Se trata del debate público sobre las causas de las protestas actuales que ha vuelto a generar una gran confrontación entre diferentes sectores de la población. La polémica es lógica porque conlleva a respuestas que no son necesariamente inocuas. Por ejemplo, si estuviéramos ante un “nuevo tipo de guerra», como sostiene Fernando Rospigliosi, ¿de qué manera deberíamos responder ante ella?, ¿con medios y estrategias policiales y militares? Pero estas serían absolutamente insuficientes y hasta contraproducentes si creemos que hay de por medio un conjunto de demandas que se justifican y que se relacionan a nuestra identidad como país.
Ahora, es cierto que esa calle que se nos vino encima no era la que esperábamos y hasta deseábamos. Las protestas se iniciaron en diciembre y ahora, casi a finales de enero, estamos viviendo una experiencia que es inédita, compleja, preocupante e incierta.
Nos encontramos en medio de un paro nacional que ha comenzado el 19 de enero y que está trayendo a Lima a miles de personas desde lugares muy distintos del país. “Si Lima no viene a nosotros, allá vamos”, parece ser la lógica. Hemos visto escenas en las que pueblos y comunidades se han congregado en las plazas de las ciudades principales para desde allí partir, previa despedidas multitudinarias.
En Lima también hemos podido ver lo que, desde el comienzo, se ha expresado en otros lugares del país. Existen dos tipos de manifestantes: están aquellos que, sin salirse de los cauces pacíficos, tratan de llegar a lugares clave, como el Congreso de la República, para poder ejercer mayor presión, y en este camino forcejean con la Policía. Mientras que, por otro lado, se encuentran los que emplean la violencia. Estos últimos, en el interior del país, se han manifestado tomando aeropuertos e infringiendo daños a la infraestructura pública y privada, y, en Lima, lo han hecho agrediendo a la Policía, lanzándole bloques de cemento sacados del pavimento de las veredas, y quemando dependencias del Poder Judicial.
Muchos creemos que se trata de dos sectores completamente distintos, en el que el primero es el mayoritario y, por lo mismo, deben ser tratados de manera distinta. Ello, obviamente, sin negar las múltiples acciones de violencia que se han producido y que deben ser investigadas y sancionadas de manera drástica.
Sin embargo, hay quienes creen que los violentistas son mayoría o que, incluso, ambos sectores son parte de un mismo movimiento, solo que con funciones distintas, por lo que deben ser enfrentados en conjunto.
Si bien la presidenta de la República, Dina Boluarte, en el discurso que dirigió al país la noche del primer día del paro, hizo esta diferencia, lo cierto es que su mensaje fue sumamente duro e inflexible.
Comenzó felicitando a la Policía, de quien dijo había tenido un desempeño “inmaculado”, pese a que se habían producido dos muertes fuera de Lima producto de enfrentamientos. ¿Cómo felicitar a la Policía en un contexto en el que hay más de 40 muertos y más de 500 heridos solo en enero?

§ **Fotos de personas con puntos clave**:
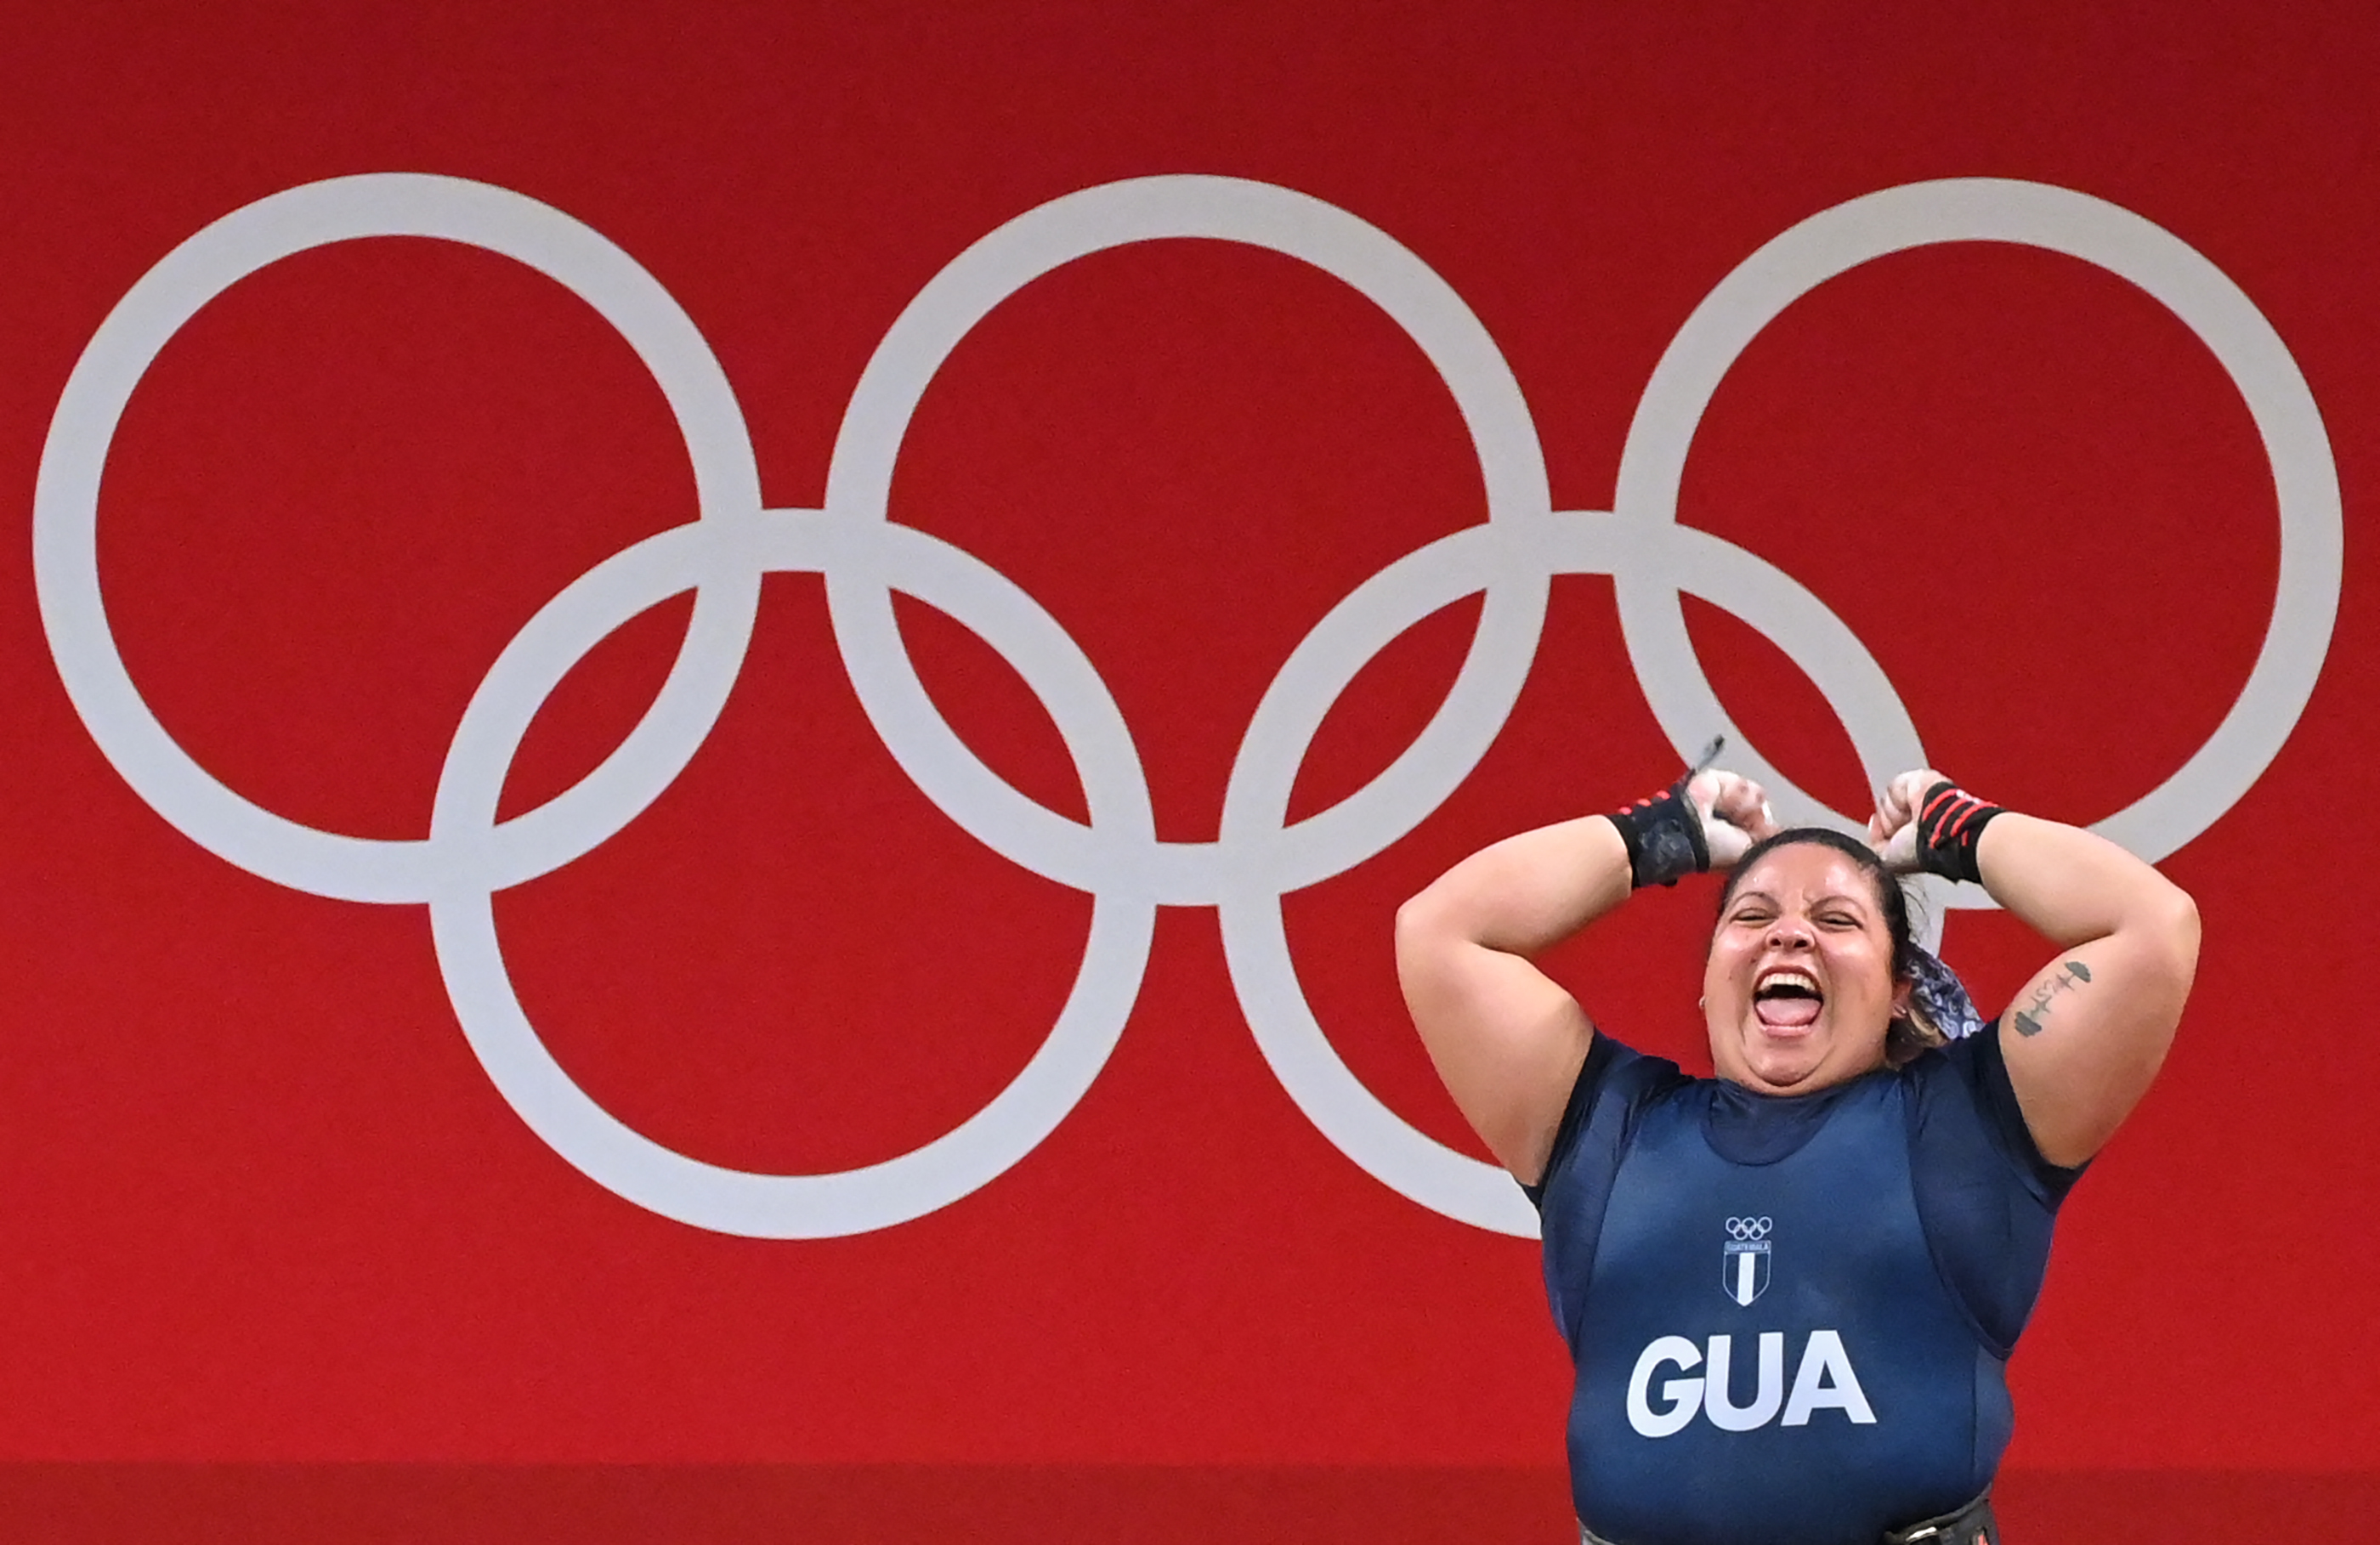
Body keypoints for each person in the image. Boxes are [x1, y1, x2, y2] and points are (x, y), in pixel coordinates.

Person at [1394, 758, 2200, 1545]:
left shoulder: (1972, 1128)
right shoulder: (1605, 1127)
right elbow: (1441, 933)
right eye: (1751, 916)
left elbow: (2152, 929)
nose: (1788, 933)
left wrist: (1959, 827)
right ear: (1709, 984)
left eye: (1836, 919)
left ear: (1897, 992)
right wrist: (1658, 834)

§ **Serie de ejercicios**:
1) Transcribe del texto sobre las protestas el fragmento que empieza con las palabras "Se trata del" y termina con "preocupante e incierta.".
2) Responde estas preguntas según el texto sobre las protestas:
(a) ¿En qué fecha comenzó el paro nacional?
(b) ¿Con qué palabra calificó la presidenta el desempeño de la Policía?
(c) ¿Cuántos heridos se registraron solo en enero?
3) Prosigue el texto sobre las protestas a partir de su última oración.

§ **Respuestas en orden**:
1)
Se trata del debate público sobre las causas de las protestas actuales que ha vuelto a generar una gran confrontación entre diferentes sectores de la población. La polémica es lógica porque conlleva a respuestas que no son necesariamente inocuas. Por ejemplo, si estuviéramos ante un “nuevo tipo de guerra», como sostiene Fernando Rospigliosi, ¿de qué manera deberíamos responder ante ella?, ¿con medios y estrategias policiales y militares? Pero estas serían absolutamente insuficientes y hasta contraproducentes si creemos que hay de por medio un conjunto de demandas que se justifican y que se relacionan a nuestra identidad como país.
Ahora, es cierto que esa calle que se nos vino encima no era la que esperábamos y hasta deseábamos. Las protestas se iniciaron en diciembre y ahora, casi a finales de enero, estamos viviendo una experiencia que es inédita, compleja, preocupante e incierta.

2)
(a) El 19 de enero.
(b) "Inmaculado".
(c) Más de 500.

3)
Y si bien es cierto que hay que reconocer como un hecho positivo el que en Lima, por lo menos el primer día, no hubo muertes, pese a la gran cantidad y dispersión de acciones, a la vez esto demuestra que las decenas de muertes anteriores también pudieron ser evitadas si se hubiera ordenado cumplir estrictamente los protocolos correspondientes.
En el mismo mensaje, la presidenta por momentos adoptó hipótesis conspirativas, al preguntarse, por ejemplo, quién financiaba todo esto, o al decir que “no hay agenda social”, y que lo que se busca es “quebrar el Estado de derecho, generar caos, desorden y tomar el poder”.
No mencionó ni una palabra sobre los muertos, en cambio, sí enfatizó en que los actos de violencia no quedarán impunes.
Pero lo más desconcertante fue cuando dijo que “el Gobierno está firme y su gabinete más unido que nunca”, y “que la situación está controlada”. Estas conclusiones revelan una desconexión con la magnitud de lo que está ocurriendo en el país, lo cual, de hecho, será interpretado como una provocación y generará reacciones adversas.
De esa manera, el Ejecutivo se ha reafirmado en continuar con la mano dura, sin ninguna voluntad de reconocer los excesos y abusos en el contexto de las manifestaciones. El Estado está obligado a separar los actos criminales de los de legítima protesta, y de actuar de acuerdo con las normas vigentes que regulan el uso de la fuerza por parte de la Policía.
Fue un mensaje sin reconocimiento de errores ni propuestas. La presidenta hubiera podido ofrecer su disposición a conversar sobre un adelanto de elecciones para fines de este año, o algunas formas creativas de diálogo sobre temas de fondo, pero nada de eso ocurrió. Como es natural, la interpretación fue que tanto el Ejecutivo como el Congreso están apuntando a resolver todo como si las protestas fueran puro vandalismo que no merecen una respuesta política y social, sino tan solo policial y militar.
Y qué más prueba de ello que la violenta e ilegal intervención policial que se acaba de producir en la Universidad Nacional Mayor de San Marcos.
Grave y preocupante. Eso sí es jugar con fuego.